Data mining uses a variety of techniques from multiple disciplines such as statistics, machine learning, high performance computing, pattern recognition, neural networks, data visualization, signal processing, and image processing. In addition to this, we must learn the kind of data in data mining.
Data Sources
Data mining is applied to all kinds of databases including data streams and web. Here is a list of data sources supported by data mining technologies.
- Relational databases
- Data warehouses
- Transactional databases
- Advanced database systems
- Flat files
- Data streams
- World Wide Web
Each of the data repository requires different techniques. In the rest of the article, we will discuss about each database and give an overview of the database systems.
Relational Databases
The relation database is also known as RDBMS ( relational database management system). It is a collection of databases connected via relationships. The relational database consists of tables known as relations with columns and row. The columns are attributes or field and the row are tuples or records.
The tuples are identified uniquely by a set of keys.
The relational database starts with a semantic model of database called E-R Diagram. For example, let us create a new relational database for ITStore – a fictitious company that sell computer and its accessories.
The first step is to create define the schema for relations in the database.
Customer(ID(key), customer name, address, age, occupation, annual income, credit information, category)
Item(Item_ID(key), name, brand, category, type, price, place made, supplier, cost)
Employee(Emp_ID(key), name, category, group, salary, commission)
Branch(Branch_ID(key), name, address)
Purchase(Trans_ID(key), ID(key),Emp_ID(key),date,time, payment method,amount)
Item_Sold(Trans_ID(key), Item_ID, qty)
Works_At(Emp_ID(key),Branch_ID)
The next step is to create relations and set relationships between them such that we can query the database using SQL and get results.
The query is transformed into relational operators such join, selection, and projection and is then optimized for efficient processing.

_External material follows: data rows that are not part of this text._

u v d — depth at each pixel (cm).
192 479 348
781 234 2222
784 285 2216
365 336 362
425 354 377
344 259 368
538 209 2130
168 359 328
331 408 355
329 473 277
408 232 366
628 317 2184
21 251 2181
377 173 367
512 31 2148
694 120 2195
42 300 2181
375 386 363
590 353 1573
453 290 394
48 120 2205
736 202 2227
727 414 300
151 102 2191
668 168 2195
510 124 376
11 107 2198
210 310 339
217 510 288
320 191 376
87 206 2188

The relational queries uses aggregate functions such as sum, avg(average), count, max(maximum) and min(minimum).
Data mining on relational database search for trends or data patterns. For example, in the about relational database, based on customer income, age, and credit information we can find credit risks for new customers.

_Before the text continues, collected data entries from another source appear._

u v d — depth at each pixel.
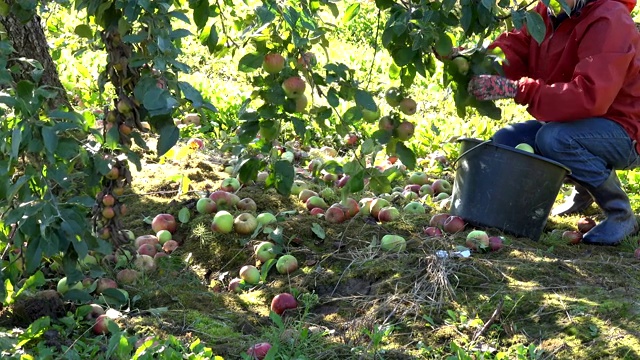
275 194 5.27
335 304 3.96
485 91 3.86
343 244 4.53
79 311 3.62
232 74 9.30
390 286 3.98
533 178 4.39
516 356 3.34
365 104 3.21
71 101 7.18
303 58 3.28
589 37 4.30
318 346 3.45
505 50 4.74
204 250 4.57
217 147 6.54
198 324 3.66
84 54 8.59
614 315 3.56
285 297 3.90
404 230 4.66
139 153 6.21
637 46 4.32
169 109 2.85
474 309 3.74
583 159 4.50
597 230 4.68
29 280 3.51
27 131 2.89
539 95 4.24
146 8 2.91
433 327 3.63
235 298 4.07
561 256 4.43
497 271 4.07
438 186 5.57
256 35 3.29
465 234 4.52
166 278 4.27
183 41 10.16
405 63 3.42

We can also compare sales of current year from the sales of previous year etc.
Data warehouses
Consider the previous example of ITStore, if the CEO of the company want to know “Sales of each item” at “each branch” for “last 6 months”. Since, the data is located at different branches it is difficult task to analyze the data.

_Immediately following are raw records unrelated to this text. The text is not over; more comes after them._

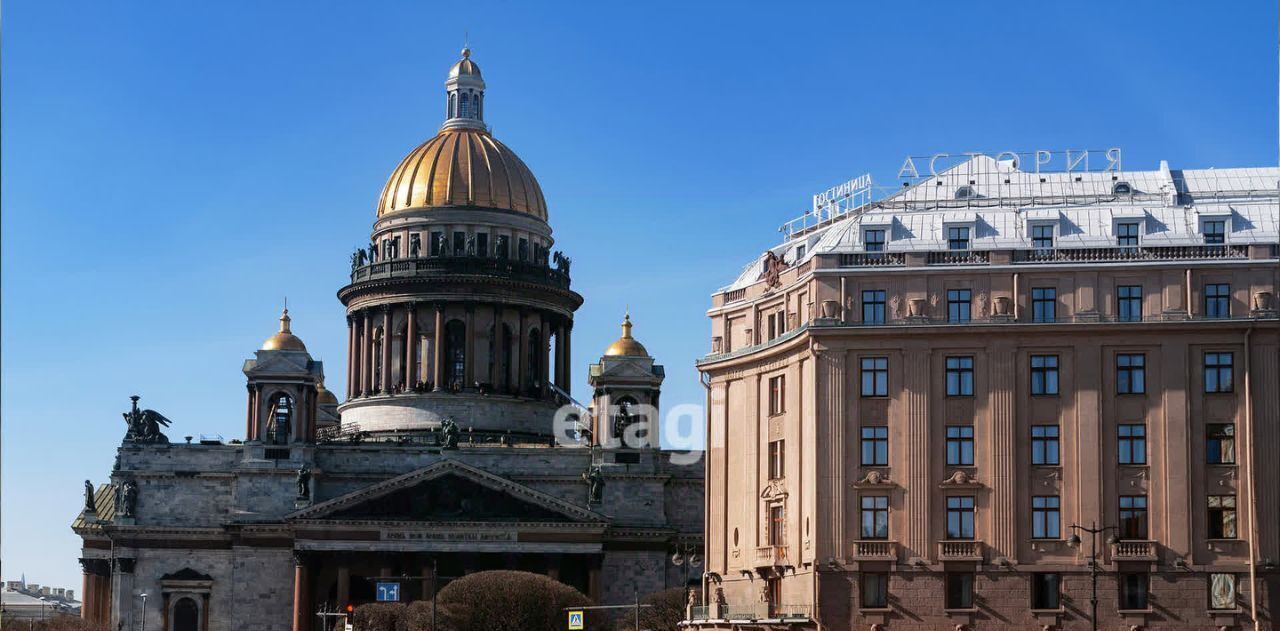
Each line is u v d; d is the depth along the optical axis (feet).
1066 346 426.10
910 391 431.43
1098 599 416.26
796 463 447.01
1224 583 413.39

However, if ITStore has a data warehouse the task would have been easy. The data warehouse is a single repository that has data from many sources under a unified schema.
A data warehouse is constructed via a process of
- data cleaning
- data integration
- data transformation
- periodic data refreshing
The data in the data warehouse is stored around major subjects such as
customer, sales, items, suppliers, etc.
These data is stored to provide information from historical perspective (5 – 10 years of data) and are summarized.
A data warehouse is modeled by multi-dimensional database structure where each dimension is an attribute or set of attributes in the schema, each cell stores some values of some aggregate measure such as count, or sales amount.
The physical structure of the data warehouse is a data cube or relational data store.
Transactional Databases
A transactional database consists of file where each record represents a transaction. Each of the transaction has transaction id and list of items involved in the transactions.
Data mining on transactional database many answer queries like “Which items sold well together? “
We can answer the query by looking at set of items sold together frequently.
Advanced Data And Information Systems
Advanced data and information systems are required by some modern applications that handle
- Maps (spacial data)
- IC Circuit Design, Building Design ( engineering design data)
- Text, audio, video, images (html and other multi-media)
- Historical facts, stock exchange data ( time based data)
- Sensor data, CCTV recordings (stream data)
- Internet data (world wide web)
There are many advanced databases to handle such data types. They are
- Object-Relational Database
- Spatial Database
- Temporal Database
- Spatial-temporal Database
- Text and Multimedia Database
- Heterogeneous and Legacy systems
- Data stream management systems
At this moment we step discussing about the databases. In future articles, we will explore each of the databases in-depth.